Orbital has always handled this at runtime by setting excluded fields to null to honor the contract. The compiler now reflects this existing runtime behavior, requiring you to explicitly declare excluded fields as null rather than removing them entirely.

Migration:

Old approach - no longer compiles:

policy FilmsPolicy against Film {
   // Returns a type missing yearReleased, violating the Film contract
   read { Film as { ... except { yearReleased } } }
}

New approach - explicitly set excluded fields to null:

policy FilmsPolicy against Film {
   read { Film as {
      yearReleased: YearReleased = null
      ...
   }
 }
}

This syntax accurately reflects runtime behavior and maintains type safety by ensuring the policy returns a valid Film type.

Enhanced type checking rules - Structural compatability

If you’re interested in type systems and compiler internals - this one’s for you. If not, you’re unlikely to encounter these rules today, so you can skip this bit.

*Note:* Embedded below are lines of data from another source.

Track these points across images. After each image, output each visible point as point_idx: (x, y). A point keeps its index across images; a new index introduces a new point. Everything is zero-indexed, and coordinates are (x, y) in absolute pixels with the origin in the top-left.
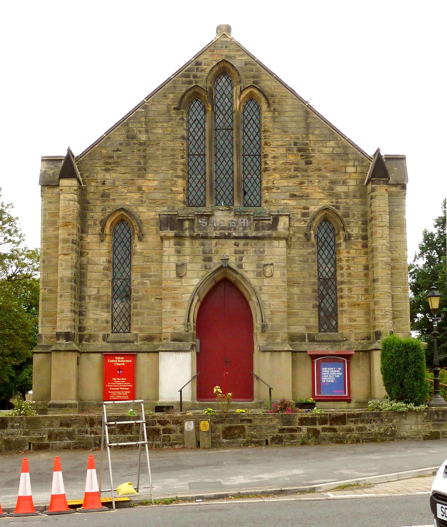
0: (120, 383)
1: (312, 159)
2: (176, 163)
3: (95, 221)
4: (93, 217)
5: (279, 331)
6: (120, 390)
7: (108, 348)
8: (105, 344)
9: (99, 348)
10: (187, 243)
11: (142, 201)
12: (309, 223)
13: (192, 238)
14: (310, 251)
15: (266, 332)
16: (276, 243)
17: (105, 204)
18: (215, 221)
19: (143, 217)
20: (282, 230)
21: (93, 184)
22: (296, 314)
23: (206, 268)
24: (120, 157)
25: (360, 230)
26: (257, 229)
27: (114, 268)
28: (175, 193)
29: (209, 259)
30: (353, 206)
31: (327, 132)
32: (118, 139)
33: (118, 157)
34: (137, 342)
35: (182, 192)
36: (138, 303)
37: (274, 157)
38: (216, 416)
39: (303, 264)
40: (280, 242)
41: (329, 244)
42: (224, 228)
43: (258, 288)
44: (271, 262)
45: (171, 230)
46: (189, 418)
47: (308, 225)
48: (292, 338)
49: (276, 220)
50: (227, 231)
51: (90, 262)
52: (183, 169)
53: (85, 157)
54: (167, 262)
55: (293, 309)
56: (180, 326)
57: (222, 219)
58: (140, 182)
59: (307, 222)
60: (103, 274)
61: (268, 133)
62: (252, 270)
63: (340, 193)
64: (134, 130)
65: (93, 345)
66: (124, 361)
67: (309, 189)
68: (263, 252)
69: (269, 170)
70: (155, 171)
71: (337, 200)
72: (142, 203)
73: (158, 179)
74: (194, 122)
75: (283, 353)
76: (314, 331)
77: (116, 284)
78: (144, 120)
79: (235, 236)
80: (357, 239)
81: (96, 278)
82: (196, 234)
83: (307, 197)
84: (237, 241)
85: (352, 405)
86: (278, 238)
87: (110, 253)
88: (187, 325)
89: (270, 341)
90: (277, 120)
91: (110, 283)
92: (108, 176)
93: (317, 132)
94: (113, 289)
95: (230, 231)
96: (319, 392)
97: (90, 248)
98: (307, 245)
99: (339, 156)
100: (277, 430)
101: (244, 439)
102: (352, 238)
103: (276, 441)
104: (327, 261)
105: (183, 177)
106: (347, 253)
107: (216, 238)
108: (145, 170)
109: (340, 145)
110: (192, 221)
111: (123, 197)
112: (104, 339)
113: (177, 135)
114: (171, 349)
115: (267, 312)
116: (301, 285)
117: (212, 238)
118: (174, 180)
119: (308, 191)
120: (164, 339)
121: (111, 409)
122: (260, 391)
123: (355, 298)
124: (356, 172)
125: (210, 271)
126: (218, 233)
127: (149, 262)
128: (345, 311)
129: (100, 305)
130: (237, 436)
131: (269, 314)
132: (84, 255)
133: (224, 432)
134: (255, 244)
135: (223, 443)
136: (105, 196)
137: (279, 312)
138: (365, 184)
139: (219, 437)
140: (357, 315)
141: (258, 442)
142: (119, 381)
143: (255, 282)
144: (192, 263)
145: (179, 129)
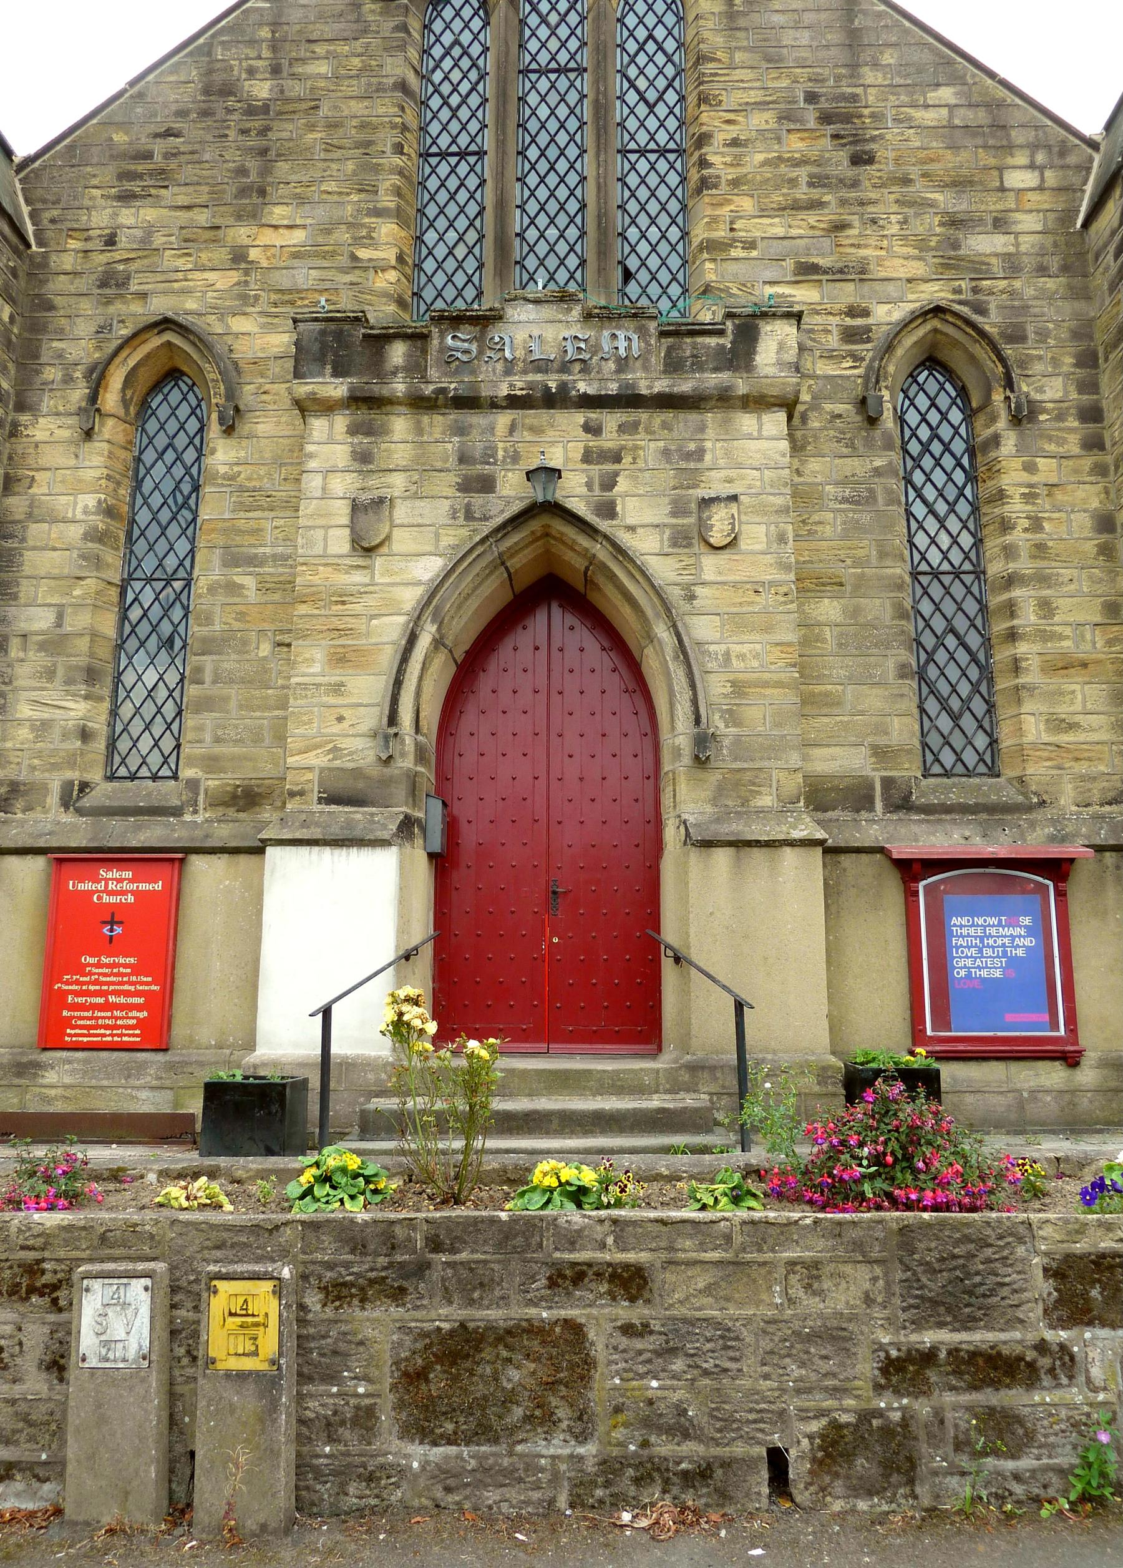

Keen readers may have noticed something else in the above example - which is that the result of the policy looks like a Film, but is a new type - that isn’t a film at all.

For this to be acceptable by the compiler, we’ve introduced Structural Compatability rules - the equivalence of Duck Typing - taking inspriation from Typescript.

These rules determine if model A can be assigned to model B. E.g., in the policy example, the rules determine if the result of the policy (which is an anonymous type) can be assigned to the contract’s declared return type - which is Film.

Until now, we’ve used nominal assignability checks - which follow rules like you would see in a typical statically typed language - like Kotlin, Java, C#, etc.

Structural typing rules now apply only on non-scalar structures.

For example, these two types are considered to be structurally equivalent:

model Film {
   title : Title inherits String
   yearReleased: YearReleased inherits Int
}

model Movie {
   title : Title
   yearReleased : YearReleased
}

Specifically, A is structurally assignable to B when:

  • A and B are both non-scalar types
  • A contains all the fields that B requires
  • All the fields are semantically assignable (using the standard rules)

Here’s some more examples:

Structurally compatible:

// These ARE structurally compatible:
// ie., EnrichedPerson can be assigned to Person (but not vice-versa)
model Person { name: PersonName, age: Age }
model EnrichedPerson { name: PersonName, age: Age, email: Email } 

Not structurally compatible:

// These are not:
type PersonName inherits String
type DogName inherits String

model Person { name: PersonName }
model Dog { name: DogName }

So, Dog and Person are not structurally compatible, because even though they share the same fields and field names - and even though all those fields are String based — the semantic types of DogName and PersonName are not interoperable.

Today, these rules primarily apply internally, for allowing things like the policies above to compile.

In the future, this gives a foundation for better language features that are both pragmatic, and type-safe.